Emoto has come to see that water is not an inanimate substance; he is able to “copy” and “memorize” information. Memory is alive and pulsating throughout the universe; The rock in our garden is not just a rock; it carries layers of memories ridged like gristle beneath its surface, all the more reason we revere it. Our own memories are carried in our cells; these memories are made up of the words we say and the thought we hold in our minds. Emoto says, “In Japan, it is said that the words of the soul reside in a spirit called… the ‘spirit of words’ and the act of speaking words has the power to change the world.”

If water can respond to human thoughts, so can plants, says Cleve Backster in his book. Considered a leading authority on polygraphs and lie detection, Backster attached electrodes from his polygraph machine to the stem of a plant to measure the time it took for water to travel up the plant to the leaves. In the process of this experiment, he discovered that the plant could respond to human thought; the idea of ​​burning the leaves of the plant registered wild and erratic movement on the polygraph. This was the beginning of his lifelong interest in understanding the process of cellular communication, what he calls “Primary Perception”, the ability of plant, animal and human cells to perceive and respond both locally and non-locally.

Devising further experiments, he discovered that memory and cellular communication can transcend both space and time and can be measured: plants reacted to boiling shrimp in water; the yogurt reacted to killing the bacteria even when these experiments were carried out miles away. In an interview, Backster recounted a visit by a botanist to his lab that elicited a strange response from his plants: the graphs showed a wandering flat line indicating the plants were in shock. Prompted by his reaction, he asked his guest if she had done anything to hurt the plants she worked with.” His response was comically online: “Hurt them? My dear, I roast them for their dry weight.” More than 40 years of research have reinforced his observation: that plant cells, animal cells, and even bacteria are sentient organisms that responded to thought or intent, engaged in a primal perception that we, by the modern human world, they seem to have forgotten.

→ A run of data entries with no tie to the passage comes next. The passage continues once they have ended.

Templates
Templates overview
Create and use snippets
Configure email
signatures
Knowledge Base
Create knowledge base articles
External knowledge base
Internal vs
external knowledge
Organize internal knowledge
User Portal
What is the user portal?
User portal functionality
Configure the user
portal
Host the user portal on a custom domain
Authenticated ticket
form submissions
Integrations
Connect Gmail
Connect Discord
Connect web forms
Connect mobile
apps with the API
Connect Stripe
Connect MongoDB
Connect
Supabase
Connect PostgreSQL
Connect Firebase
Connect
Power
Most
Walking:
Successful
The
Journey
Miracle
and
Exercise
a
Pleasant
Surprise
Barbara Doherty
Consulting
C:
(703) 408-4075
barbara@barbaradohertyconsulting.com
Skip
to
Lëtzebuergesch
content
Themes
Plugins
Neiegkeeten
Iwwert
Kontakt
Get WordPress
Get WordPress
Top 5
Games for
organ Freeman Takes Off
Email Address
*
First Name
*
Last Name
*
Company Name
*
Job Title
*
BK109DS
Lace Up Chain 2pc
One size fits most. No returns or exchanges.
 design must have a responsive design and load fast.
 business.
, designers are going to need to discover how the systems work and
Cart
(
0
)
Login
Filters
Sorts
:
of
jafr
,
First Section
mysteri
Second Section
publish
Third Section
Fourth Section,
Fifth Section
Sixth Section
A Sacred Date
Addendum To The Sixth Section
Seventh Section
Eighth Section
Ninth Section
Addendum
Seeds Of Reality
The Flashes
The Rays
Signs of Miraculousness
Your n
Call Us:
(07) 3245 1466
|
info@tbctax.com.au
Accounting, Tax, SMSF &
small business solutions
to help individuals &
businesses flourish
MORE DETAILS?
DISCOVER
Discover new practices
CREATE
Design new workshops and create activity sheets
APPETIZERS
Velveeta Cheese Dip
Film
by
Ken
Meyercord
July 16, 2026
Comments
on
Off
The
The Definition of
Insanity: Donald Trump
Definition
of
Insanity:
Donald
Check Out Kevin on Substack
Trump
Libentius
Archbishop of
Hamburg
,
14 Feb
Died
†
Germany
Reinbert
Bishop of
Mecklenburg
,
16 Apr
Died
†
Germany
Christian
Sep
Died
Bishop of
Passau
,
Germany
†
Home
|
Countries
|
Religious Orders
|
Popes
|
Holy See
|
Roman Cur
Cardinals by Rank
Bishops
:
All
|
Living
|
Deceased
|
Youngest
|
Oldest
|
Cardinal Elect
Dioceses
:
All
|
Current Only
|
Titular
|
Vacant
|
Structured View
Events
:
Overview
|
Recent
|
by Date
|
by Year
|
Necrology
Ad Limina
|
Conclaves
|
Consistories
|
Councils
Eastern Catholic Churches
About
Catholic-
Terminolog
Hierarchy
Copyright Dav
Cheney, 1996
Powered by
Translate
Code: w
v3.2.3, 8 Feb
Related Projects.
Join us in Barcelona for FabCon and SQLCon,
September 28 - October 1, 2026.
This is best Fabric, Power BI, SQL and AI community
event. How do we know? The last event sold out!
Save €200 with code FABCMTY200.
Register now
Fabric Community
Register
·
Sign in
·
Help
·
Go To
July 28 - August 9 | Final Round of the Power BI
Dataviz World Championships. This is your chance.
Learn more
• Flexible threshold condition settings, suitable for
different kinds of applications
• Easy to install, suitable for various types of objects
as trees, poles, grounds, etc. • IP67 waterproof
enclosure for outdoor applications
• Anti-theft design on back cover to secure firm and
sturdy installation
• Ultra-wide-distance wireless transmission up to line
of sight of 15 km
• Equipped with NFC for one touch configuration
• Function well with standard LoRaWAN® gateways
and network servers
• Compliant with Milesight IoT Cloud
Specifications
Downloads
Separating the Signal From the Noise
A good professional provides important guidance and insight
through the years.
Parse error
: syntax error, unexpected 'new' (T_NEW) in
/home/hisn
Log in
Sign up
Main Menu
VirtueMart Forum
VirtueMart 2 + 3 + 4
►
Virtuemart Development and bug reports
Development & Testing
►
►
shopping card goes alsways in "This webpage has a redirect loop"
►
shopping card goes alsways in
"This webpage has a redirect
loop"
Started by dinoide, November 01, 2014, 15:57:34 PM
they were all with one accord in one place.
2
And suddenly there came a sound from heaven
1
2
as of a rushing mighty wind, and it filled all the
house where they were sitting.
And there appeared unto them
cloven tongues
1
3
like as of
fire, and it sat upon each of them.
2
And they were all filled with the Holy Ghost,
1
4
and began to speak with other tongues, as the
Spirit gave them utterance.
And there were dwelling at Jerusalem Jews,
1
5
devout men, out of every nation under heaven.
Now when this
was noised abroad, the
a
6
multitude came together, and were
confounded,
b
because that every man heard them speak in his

In summary, let me quote not Sufi mystics or poets, but one of the leading scientists and thinkers of our time: the physicist David Bohm, whose book “Wholeness and the Implicate Order” (1980) is an important catalyst for our change. of paradigm. . Bohm speaks of two orders in the universe: the explained or unfolded order of ordinary perception and the implied or involved order of extraordinary perception. This is what he says: In the implicate order, “space and time are no longer the dominant factors determining the dependent or independent relationships of different elements. Rather, an entirely different kind of basic connection of the elements is possible.” from which our ordinary notions of space and time, together with those of separately existing material particles, are abstracted as forms derived from the deeper order.”

We’ve had him strung out the whole time. We think that what we see with our physical eyes is the whole truth. But this ordinary perception of space and time is just a derivative of the primary and extraordinary perception that we have lost: the power of thought, but that we can regain with a change in our thinking and attitudes, as my friend Debra has done.